Output every line of text from the entries below as a numbered list, skipping any blank lines. Leave the pictures out of your answer.
BEGIN Provided information
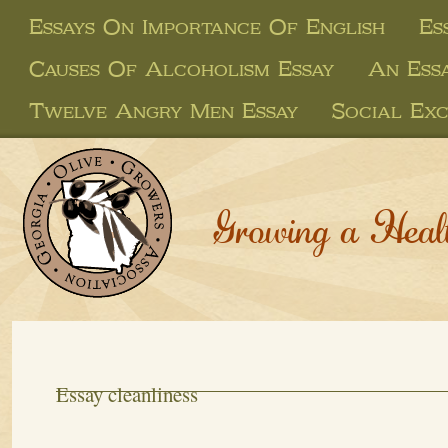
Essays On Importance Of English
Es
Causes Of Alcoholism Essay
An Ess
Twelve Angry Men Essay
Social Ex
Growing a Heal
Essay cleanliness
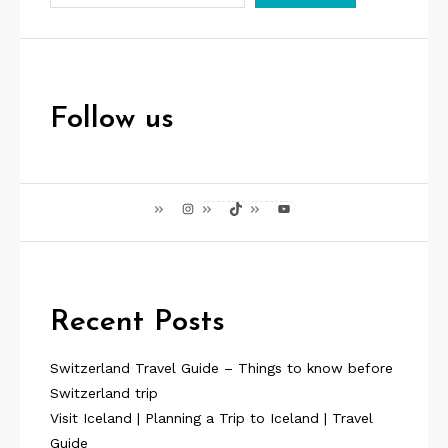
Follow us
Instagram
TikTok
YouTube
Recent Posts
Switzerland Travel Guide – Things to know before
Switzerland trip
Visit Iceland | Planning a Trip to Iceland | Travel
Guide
END Provided information
**Output for this task:**
1. Essays On Importance Of English
2. Es
3. Causes Of Alcoholism Essay
4. An Ess
5. Twelve Angry Men Essay
6. Social Ex
7. Growing a Heal
8. Essay cleanliness
9. Follow us
10. Instagram
11. TikTok
12. YouTube
13. Recent Posts
14. Switzerland Travel Guide – Things to know before
15. Switzerland trip
16. Visit Iceland | Planning a Trip to Iceland | Travel
17. Guide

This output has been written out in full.